* Source material
####
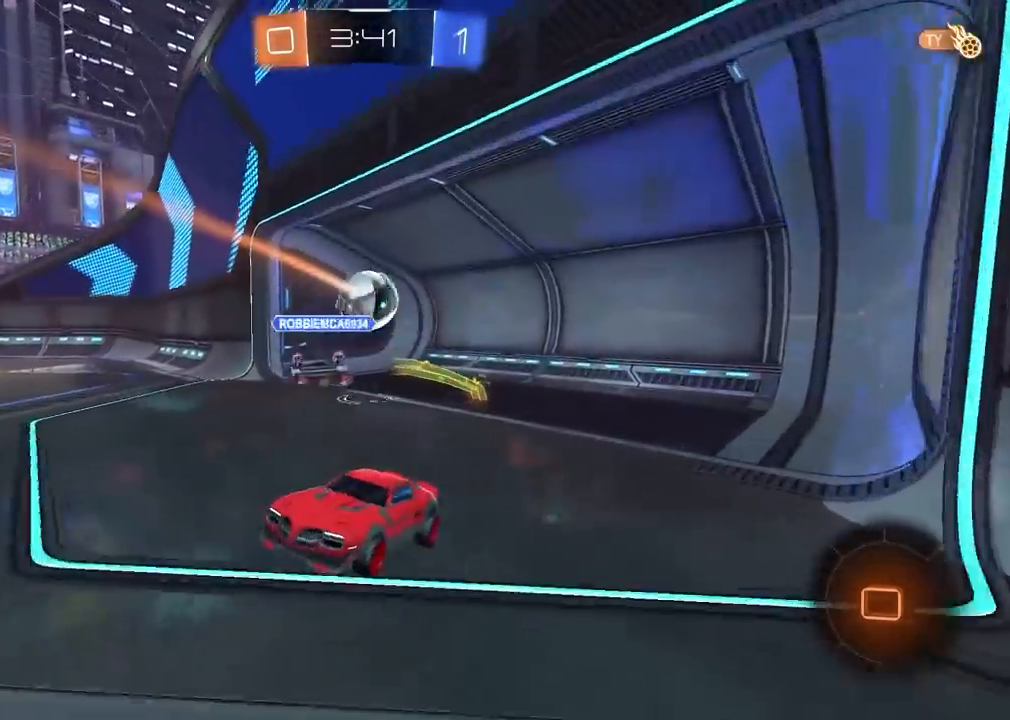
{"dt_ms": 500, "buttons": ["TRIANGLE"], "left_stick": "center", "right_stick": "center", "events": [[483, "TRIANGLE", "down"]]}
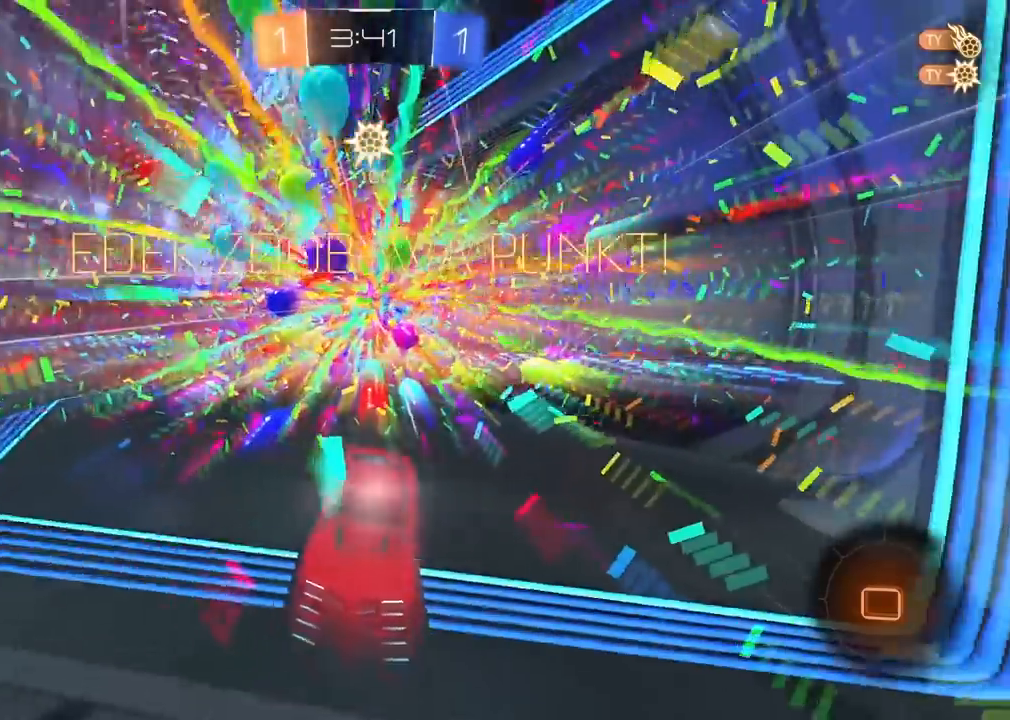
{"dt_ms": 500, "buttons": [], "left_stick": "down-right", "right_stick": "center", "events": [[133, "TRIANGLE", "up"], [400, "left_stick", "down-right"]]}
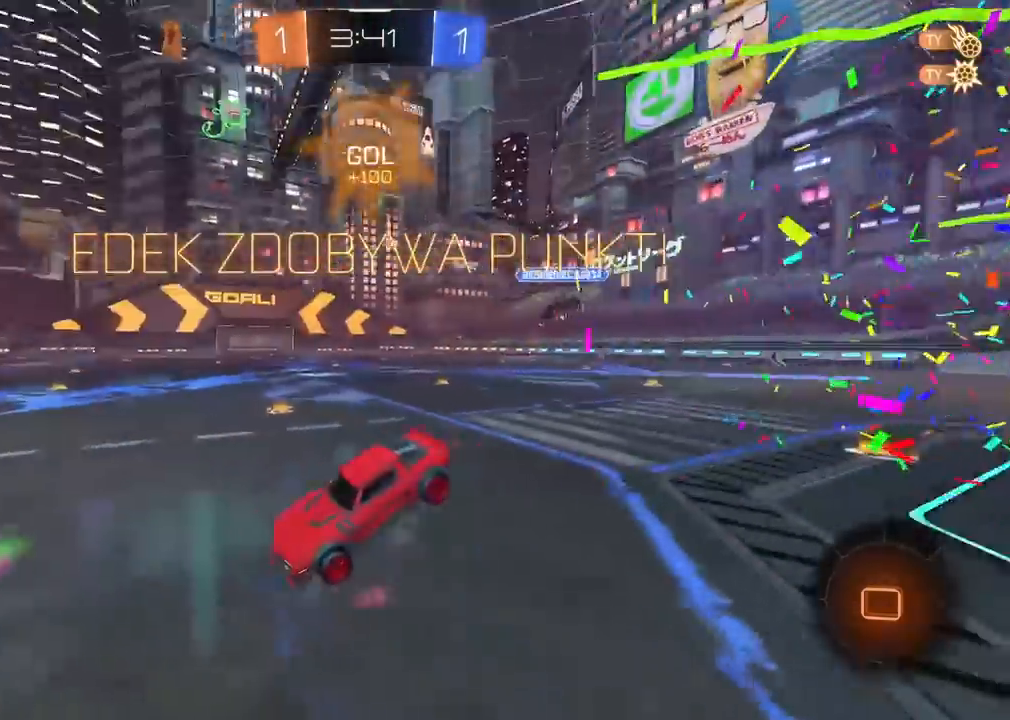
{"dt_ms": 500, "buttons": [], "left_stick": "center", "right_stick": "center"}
####
* Problem description
Every line of the listing should be repeated exactly; no picture should appear.

* Result of this exercise
{"dt_ms": 500, "buttons": ["TRIANGLE"], "left_stick": "center", "right_stick": "center", "events": [[483, "TRIANGLE", "down"]]}
{"dt_ms": 500, "buttons": [], "left_stick": "down-right", "right_stick": "center", "events": [[133, "TRIANGLE", "up"], [400, "left_stick", "down-right"]]}
{"dt_ms": 500, "buttons": [], "left_stick": "center", "right_stick": "center"}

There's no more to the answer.